In [None]:
%use serialization
%use koog
%use lets-plot

#### Разбиение на блоки

In [None]:
import kotlinx.serialization.Serializable
import kotlinx.serialization.Serializer

@Serializable
data class Line(
    val sourceId: String,
    val startTime: Int,
    val text: String
)

@Serializable
data class Block(
    val sourceId: String,
    val startSec: Int,
    val endSec: Int,
    val text: String
)

// TODO: Блоки длиной > 25 разбиваются

fun buildBlocks(lines: List<Line>): List<Block> {
    val blocks = mutableListOf<Block>()
    var currentStart = lines.first().startTime
    var lastSec = currentStart
    var lastSourceId = lines.first().sourceId
    val buffer = StringBuilder()

    for (line in lines) {
        val gap = line.startTime - lastSec

        if (gap > 4 || (line.startTime - currentStart) > 25) {
            blocks += Block(
                sourceId = line.sourceId,
                startSec = currentStart,
                endSec = lastSec,
                text = buffer.toString().trim()
            )
            buffer.clear()
            currentStart = line.startTime
        }

        buffer.append(" ").append(line.text)
        lastSec = line.startTime
        lastSourceId = line.sourceId
    }

    if (buffer.isNotEmpty()) {
        blocks += Block(
            sourceId = lastSourceId,
            startSec = currentStart,
            endSec = lastSec,
            text = buffer.toString().trim()
        )
    }

    return blocks
}

In [None]:
@file:Suppress("RECEIVER_NULLABILITY_MISMATCH_BASED_ON_JAVA_ANNOTATIONS")

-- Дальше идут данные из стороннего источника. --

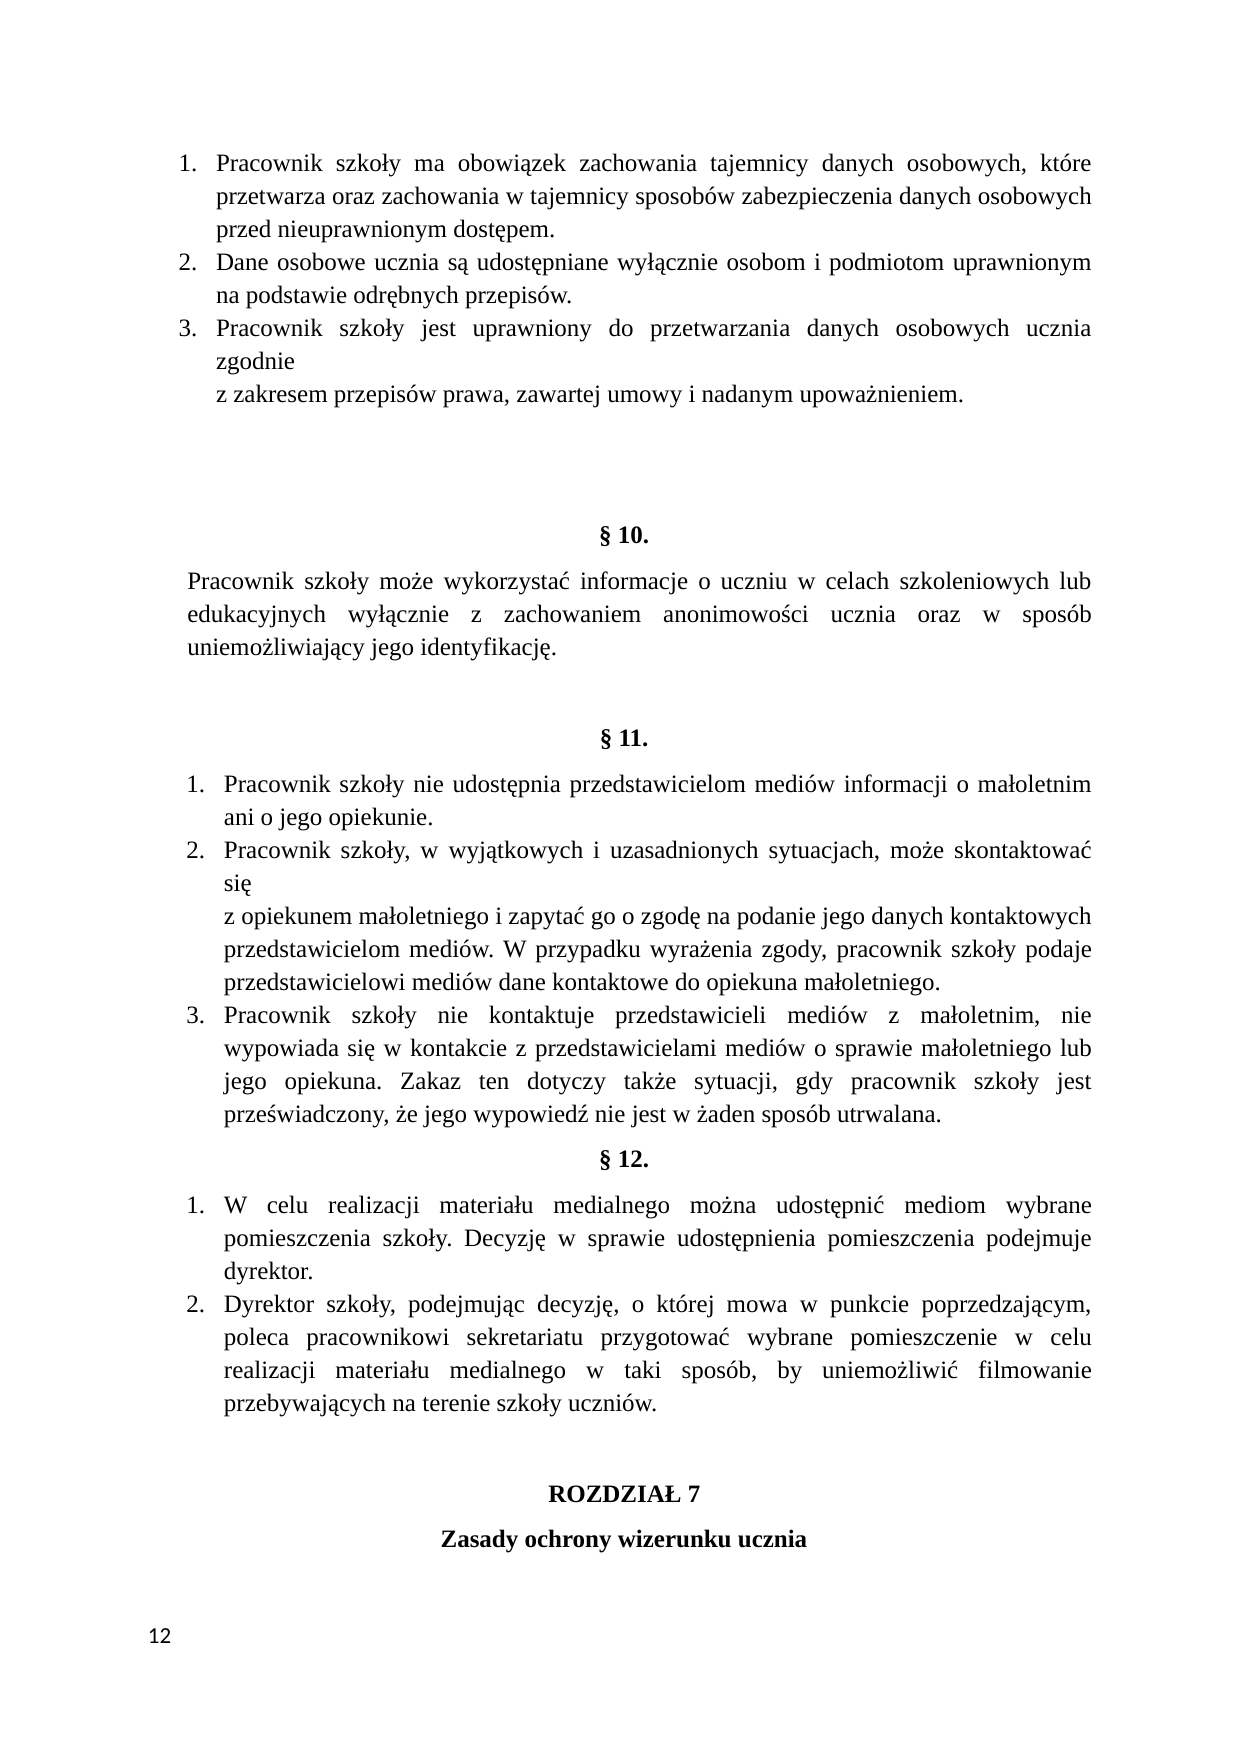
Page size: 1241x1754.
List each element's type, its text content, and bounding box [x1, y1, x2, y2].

list Dane osobowe ucznia są udostępniane wyłącznie osobom i podmiotom uprawnionym na podstawie odrębnych przepisów. [178, 247, 1092, 308]
text § 12. [156, 1144, 1092, 1173]
list Pracownik szkoły, w wyjątkowych i uzasadnionych sytuacjach, może skontaktować się z opiekunem małoletniego i zapytać go o zgodę na podanie jego danych kontaktowych przedstawicielom mediów. W przypadku wyrażenia zgody, pracownik szkoły podaje przedstawicielowi mediów dane kontaktowe do opiekuna małoletniego. [186, 835, 1092, 996]
list W celu realizacji materiału medialnego można udostępnić mediom wybrane pomieszczenia szkoły. Decyzję w sprawie udostępnienia pomieszczenia podejmuje dyrektor. [186, 1190, 1092, 1285]
text Zasady ochrony wizerunku ucznia [156, 1524, 1092, 1553]
text § 11. [156, 723, 1092, 752]
list Dyrektor szkoły, podejmując decyzję, o której mowa w punkcie poprzedzającym, poleca pracownikowi sekretariatu przygotować wybrane pomieszczenie w celu realizacji materiału medialnego w taki sposób, by uniemożliwić filmowanie przebywających na terenie szkoły uczniów. [186, 1289, 1092, 1417]
text § 10. [156, 521, 1092, 549]
list Pracownik szkoły nie kontaktuje przedstawicieli mediów z małoletnim, nie wypowiada się w kontakcie z przedstawicielami mediów o sprawie małoletniego lub jego opiekuna. Zakaz ten dotyczy także sytuacji, gdy pracownik szkoły jest przeświadczony, że jego wypowiedź nie jest w żaden sposób utrwalana. [186, 1000, 1092, 1128]
list Pracownik szkoły nie udostępnia przedstawicielom mediów informacji o małoletnim ani o jego opiekunie. [186, 769, 1092, 830]
list Pracownik szkoły jest uprawniony do przetwarzania danych osobowych ucznia zgodnie z zakresem przepisów prawa, zawartej umowy i nadanym upoważnieniem. [178, 313, 1092, 408]
list Pracownik szkoły ma obowiązek zachowania tajemnicy danych osobowych, które przetwarza oraz zachowania w tajemnicy sposobów zabezpieczenia danych osobowych przed nieuprawnionym dostępem. [178, 148, 1092, 242]
text ROZDZIAŁ 7 [156, 1479, 1092, 1508]
text Pracownik szkoły może wykorzystać informacje o uczniu w celach szkoleniowych lub edukacyjnych wyłącznie z zachowaniem anonimowości ucznia oraz w sposób uniemożliwiający jego identyfikację. [187, 566, 1092, 661]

import kotlinx.serialization.json.Json
import java.io.File


val lines = File("notebooks/subtitles/UCSQGkViib9XLwjDfIahtLdw").listFiles()
    .fold(emptyList<File>()) { acc: List<File>, folder: File ->
        val targetTxt = folder.listFiles()
            .find { it.name.contains(".txt") }!!
        acc + targetTxt
    }
    .fold(emptyList<Line>()) { acc: List<Line>, file: File ->
        val targetLines = file.readLines()
            .map { rawLine ->
                val timeStamp = rawLine.substringBefore(" ")
                val text = rawLine.substringAfter(" ")
                Line(
                    sourceId = file.name,
                    startTime = timeStamp.toInt(),
                    text = text
                )
            }
        acc + targetLines
    }
lines.size

In [None]:

val result = buildBlocks(lines)
val json = Json {
    prettyPrint = true
}
val encoded = json.encodeToString(result)
encoded



#### Фильтр мусора

In [None]:
val filtered = result.map { b ->
    // [&gt;&gt;] - это смена голоса
    val filterTechnical = b.text.replace("&gt;&gt;", "").replace("[&nbsp;__&nbsp;]", "[мат]")

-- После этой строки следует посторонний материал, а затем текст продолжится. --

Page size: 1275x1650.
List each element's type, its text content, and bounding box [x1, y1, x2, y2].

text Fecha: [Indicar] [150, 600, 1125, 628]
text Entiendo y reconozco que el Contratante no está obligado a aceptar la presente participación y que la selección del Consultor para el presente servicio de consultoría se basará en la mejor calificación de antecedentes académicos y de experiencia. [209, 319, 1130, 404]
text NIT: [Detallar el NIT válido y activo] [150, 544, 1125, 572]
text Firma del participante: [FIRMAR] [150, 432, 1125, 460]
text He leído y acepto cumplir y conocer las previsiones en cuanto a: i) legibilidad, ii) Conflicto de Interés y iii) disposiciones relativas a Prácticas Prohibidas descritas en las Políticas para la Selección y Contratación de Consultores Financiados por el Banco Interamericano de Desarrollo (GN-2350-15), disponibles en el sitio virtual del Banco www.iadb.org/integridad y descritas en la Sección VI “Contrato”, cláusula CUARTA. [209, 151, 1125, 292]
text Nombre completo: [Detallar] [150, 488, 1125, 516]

    val filterDuplicates = filterTechnical.replace(Regex("\\b(\\w+)(\\s+\\1\\b)+"), "$1")

    val filterIndents = filterDuplicates.replace(Regex("^\\s+"), "")

    return@map Block(b.sourceId, b.startSec, b.endSec, filterIndents)
}
val encodedFiltered = json.encodeToString(filtered)
encodedFiltered


#### Склейка "коротких" фрагментов с соседними блоками

In [None]:
// FIXME: некоторые реакции могут длиться меньше 4 секунд. Да, их ценность сомнительная, но всё-равно контент(возможно)
fun mergeShortBlocksToPrevious(blocks: List<Block>): List<Block> {
    return blocks
        .windowed(2,2, partialWindows = true)
        .fold(emptyList<Block>()) { acc, list ->
            val first = list.first()
            val second = list.last()
            val secondBlockDuration = second.endSec - second.startSec
            val merge = if (secondBlockDuration < 4) {
                val m = first.copy(
                    text = first.text + " " + second.text,
                    endSec = second.endSec
                )
                listOf(m)
            } else {
                listOf(first, second)
            }
            acc + merge
        }
}

In [None]:
val mergeShortBlocksToPrevious1 = mergeShortBlocksToPrevious(filtered)
val mergeShortBlocksToPrevious2 = mergeShortBlocksToPrevious(mergeShortBlocksToPrevious1)

// FIXME: последний блок затраивается

json.encodeToString(mergeShortBlocksToPrevious2)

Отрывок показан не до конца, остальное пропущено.